Every four years, as the presidential campaigns start kicking into high gear for the Iowa caucuses and early primaries in New Hampshire, South Carolina, and beyond, some partisans begin feeling desperate about their candidate’s prospects. We then see a flurry of half-truths, distortions of the historical record, and downright silly claims. The latest charge against Senator Ted Cruz falls into that latter category.
The charge, first pushed by Donald Trump, is that because Senator Cruz was born in Canada, he is not a natural-born citizen and therefore ineligible for the office of president. No serious constitutional scholar adheres to the view that the meaning of the “natural-born citizen” requirement contained in Article II, Section 1, Clause 5 of the Constitution applies only to people born on American soil. Nevertheless, out trots Mary Brigid McManamon, primarily a civil-procedure professor at Widener University’s Delaware Law School who also teaches constitutional law, to argue in a Washington Post article earlier this week that the natural-born citizen language in the U.S. Constitution comes from the English common law, which “is clear and unambiguous,” she claims, in holding that only persons “born within the dominions” are natural-born citizens.” Professor McManamon is simply mistaken, both about the common law and about the Constitution.
After the English civil wars of the mid 17th century and the return of a number of English subjects who had departed the realm during the wars, an Act of Parliament determined that all children who, during the period of the wars, “were born out of his majesty’s dominions, and whose fathers or mothers were natural-born subjects of this realm,” were themselves natural-born subjects. (The act was cited in the landmark 1898 Supreme Court case United States v.

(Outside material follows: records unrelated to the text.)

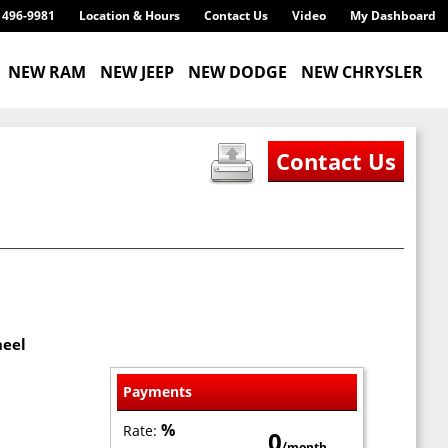
) 496-9981
Location & Hours
Contact Us
Video
My Dashboard
NEW RAM
NEW JEEP
NEW DODGE
NEW CHRYSLER
heel
Payments
%
Rate:
0
/month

Wong Kim Ark that ruled that the children of non-citizen lawful permanent residents born in the United States are automatically U.S. citizens.) That position was repeated and made more comprehensive in 1708, during the reign of Queen Ann: “the Children of all natural born Subjects born out of the Ligeance of Her Majesty, Her Heirs, and Successors shall be deemed adjudged and taken to be natural born Subjects of this Kingdom to all Intents Constructions and Purposes whatsoever.” So English law is “clear and unambiguous,” but the clarity is precisely the opposite of what Professor McManamon claimed.
So let’s move on from this particular silliness, and get back to the business of choosing a president from among the broad slate of well-qualified — and fully eligible — candidates before us.
— John C. Eastman is the Henry Salvatori Professor of Law & Community Service, and former dean, at the Chapman University Fowler School of Law, and the founding director of the Claremont Institute’s Center for Constitutional Jurisprudence.